This week, kind words for Randy

This is really late, but I don't have any issues with Randy's advice from last weekend (I'm using multiple sources because I don't know who moves the article to a pay-archive when). I'm both impressed and confused by the medical doctor who is worried he is unethical if he accepts a reward for medical care from an airline which is having financial trobule. Since that last sentence reads like he provided medical care to the airline (Help! We need to perform an appendectomy on our pre-flight safety check policy), I'll clarify that the doctor was on a flight and responded when there was a call for help. Now, while I find his desire to be ethical very impressive, I don't understand what wrong he is worried about committing. He is in the business of receiving financial compensation for providing care to sick or injured people. He provided care to a sick or injured person. Someone else voluntarily offered to provide him with compensation. What could be wrong with that? In fact, accepting a reward is a way to allow someone who is "in your debt" to feel as if things are now even. So it may be better for all parties involved.

As far as question two goes, I again agree with Randy. Charging high school students for recommendation letters is a) just icky and b) means there is no reason to believe a word of the recommendation letter, since the teachers incentive is now to be asked by as many people as s/he feels s/he can handle writing for to write letters. A good way to do this is to spread the information around the high school that the teacher writes very positive and helpful letters, irrelevant of the quality of the student.

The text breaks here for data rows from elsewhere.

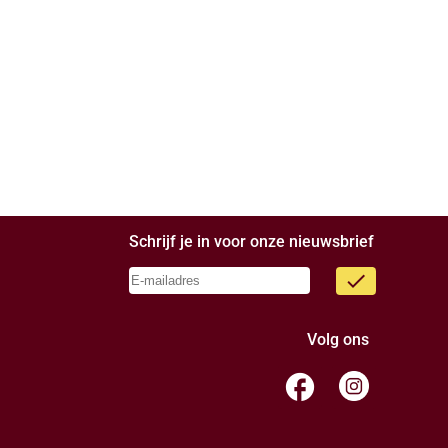
Schrijf je in voor onze nieuwsbrief
done
Volg ons
facebook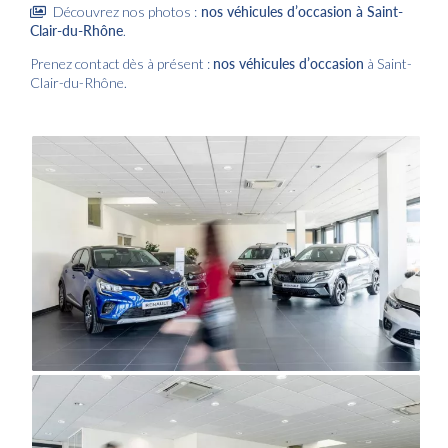
Découvrez nos photos :
nos véhicules d’occasion
à Saint-
Clair-du-Rhône
.
Prenez contact dès à présent :
nos véhicules d’occasion
à Saint-
Clair-du-Rhône.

As for ways to solve the problem which the teacher said led to the policy of charging $20/ letter, namely students asking for more letters than they plan on using and then "letter shopping" to get the most beneficial package of recommendations, there are other ways of doing that. The most obvious, which Randy hits on, is asking the student to provide postage, and addressed envelopes to the teacher directly, and taking the student out of the recommendation sending process. But I can imagine colleges not liking this, since it would be more convenient for them to have all of their submissions from a given student in as few communications as possible.

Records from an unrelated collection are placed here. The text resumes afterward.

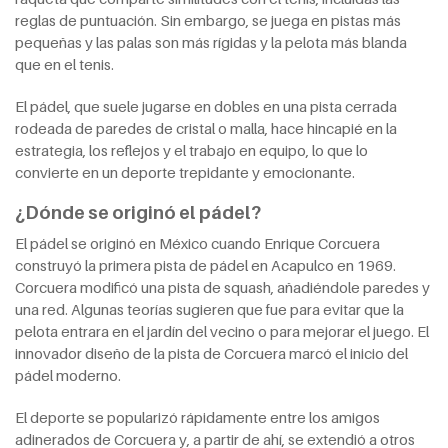
reglas de puntuación. Sin embargo, se juega en pistas más
pequeñas y las palas son más rígidas y la pelota más blanda
que en el tenis.
El pádel, que suele jugarse en dobles en una pista cerrada
rodeada de paredes de cristal o malla, hace hincapié en la
estrategia, los reflejos y el trabajo en equipo, lo que lo
convierte en un deporte trepidante y emocionante.
¿Dónde se originó el pádel?
El pádel se originó en México cuando Enrique Corcuera
construyó la primera pista de pádel en Acapulco en 1969.
Corcuera modificó una pista de squash, añadiéndole paredes y
una red. Algunas teorías sugieren que fue para evitar que la
pelota entrara en el jardín del vecino o para mejorar el juego. El
innovador diseño de la pista de Corcuera marcó el inicio del
pádel moderno.
El deporte se popularizó rápidamente entre los amigos
adinerados de Corcuera y, a partir de ahí, se extendió a otros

In that case, I would suggest a fairly elaborate system in which the school announces a policy of having every teacher include, as the first and last line of each recommendation: If the sealed envelope containing this recommendation has been tampered with in anyway, please assume that the student in question is undeserving of attending your fine institution. Then bring back wax seals for envelopes, or some other interesting way of indicating they've been tampered with. Or charge the students money per recommendation, but make all funds payable to the school itself or another charity. Though that still gives an advantage to wealthier students in "letter shopping."

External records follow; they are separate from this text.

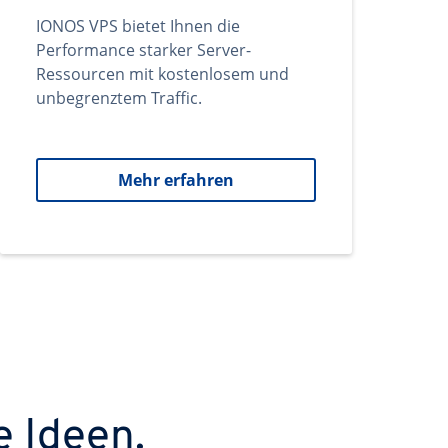
IONOS VPS bietet Ihnen die
Performance starker Server-
Ressourcen mit kostenlosem und
unbegrenztem Traffic.
Mehr erfahren
e Ideen.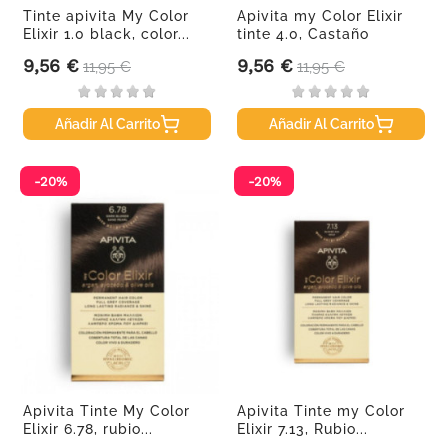
Tinte apivita My Color
Apivita my Color Elixir
Elixir 1.0 black, color...
tinte 4.0, Castaño
9,56 €
9,56 €
Precio
Precio base
Precio
Precio base
11,95 €
11,95 €
Añadir Al Carrito
Añadir Al Carrito
-20%
-20%
Apivita Tinte My Color
Apivita Tinte my Color
Elixir 6.78, rubio...
Elixir 7.13, Rubio...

Finally, on the third letter, I think the letter-writer could win a judgment in civil court over the person who was parasitic off of their advertisements. The judgement would probably be less than the cost of makingthe case, so it will never happen, but on the facts of the letter, the other party fraudulently and knowingly misrepresented their garage sale as the one which was advertised, and caused economic harm to the letter-writer by doing so. Maybe they'll settle the law suit.